*** Opening of AVAILABLE DATA ***
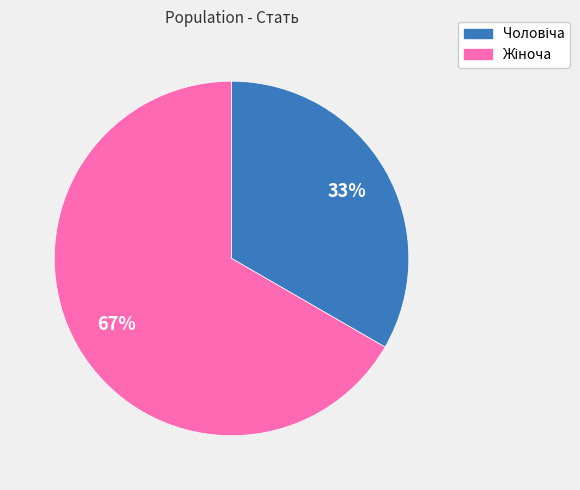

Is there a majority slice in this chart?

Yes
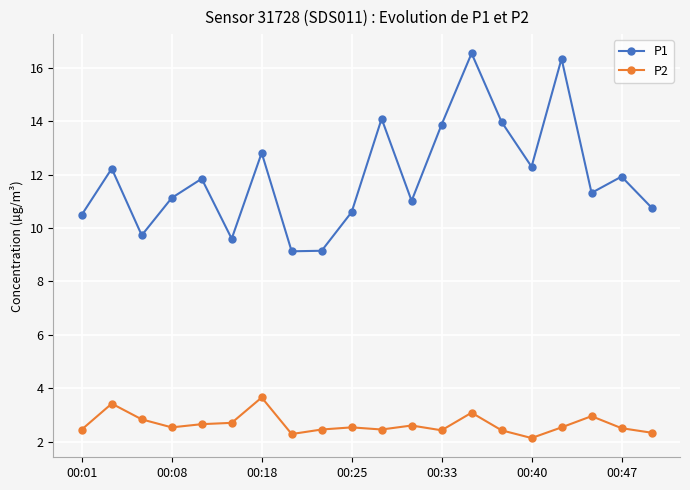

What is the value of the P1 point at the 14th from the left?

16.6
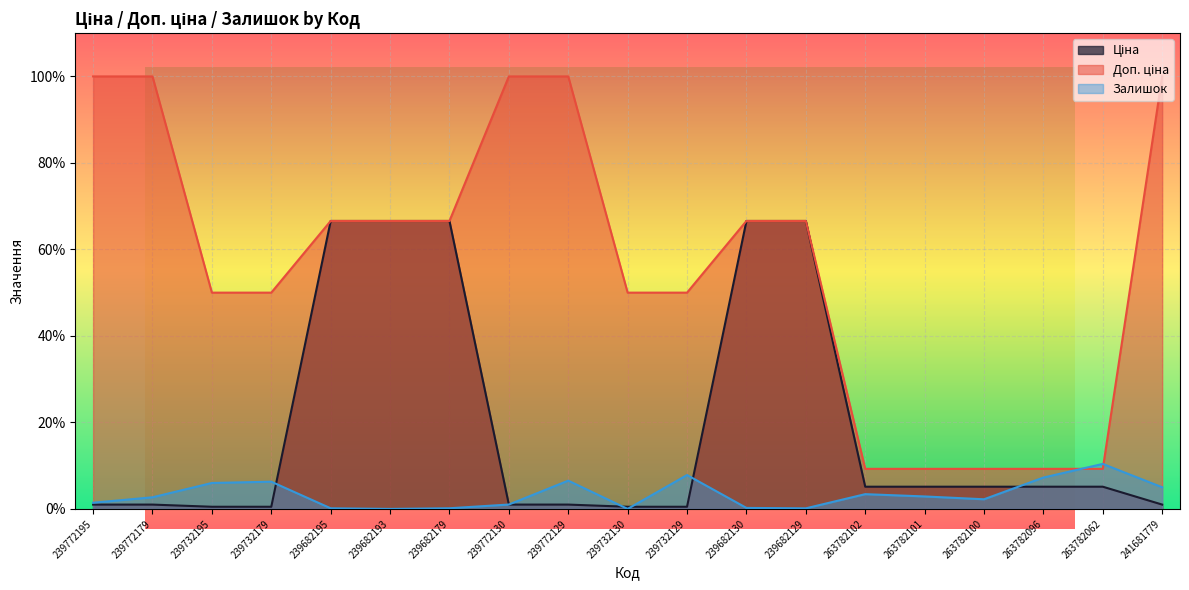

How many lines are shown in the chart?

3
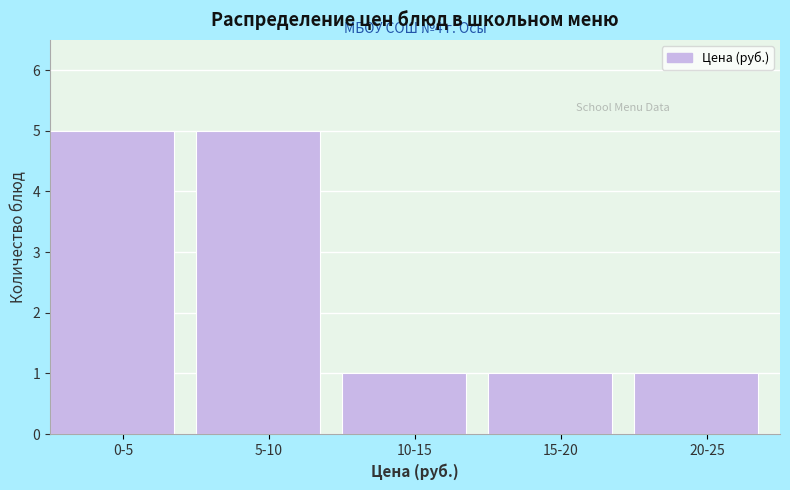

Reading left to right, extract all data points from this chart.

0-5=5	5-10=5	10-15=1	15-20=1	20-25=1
*** Close of AVAILABLE DATA ***
TRY IT: Put all of the data above into a numbered list, leaving out the blank lines and the pictures.

ANSWER TO THIS TASK:
1. Is there a majority slice in this chart?
2. Yes
3. What is the value of the P1 point at the 14th from the left?
4. 16.6
5. How many lines are shown in the chart?
6. 3
7. Reading left to right, extract all data points from this chart.
8. 0-5=5	5-10=5	10-15=1	15-20=1	20-25=1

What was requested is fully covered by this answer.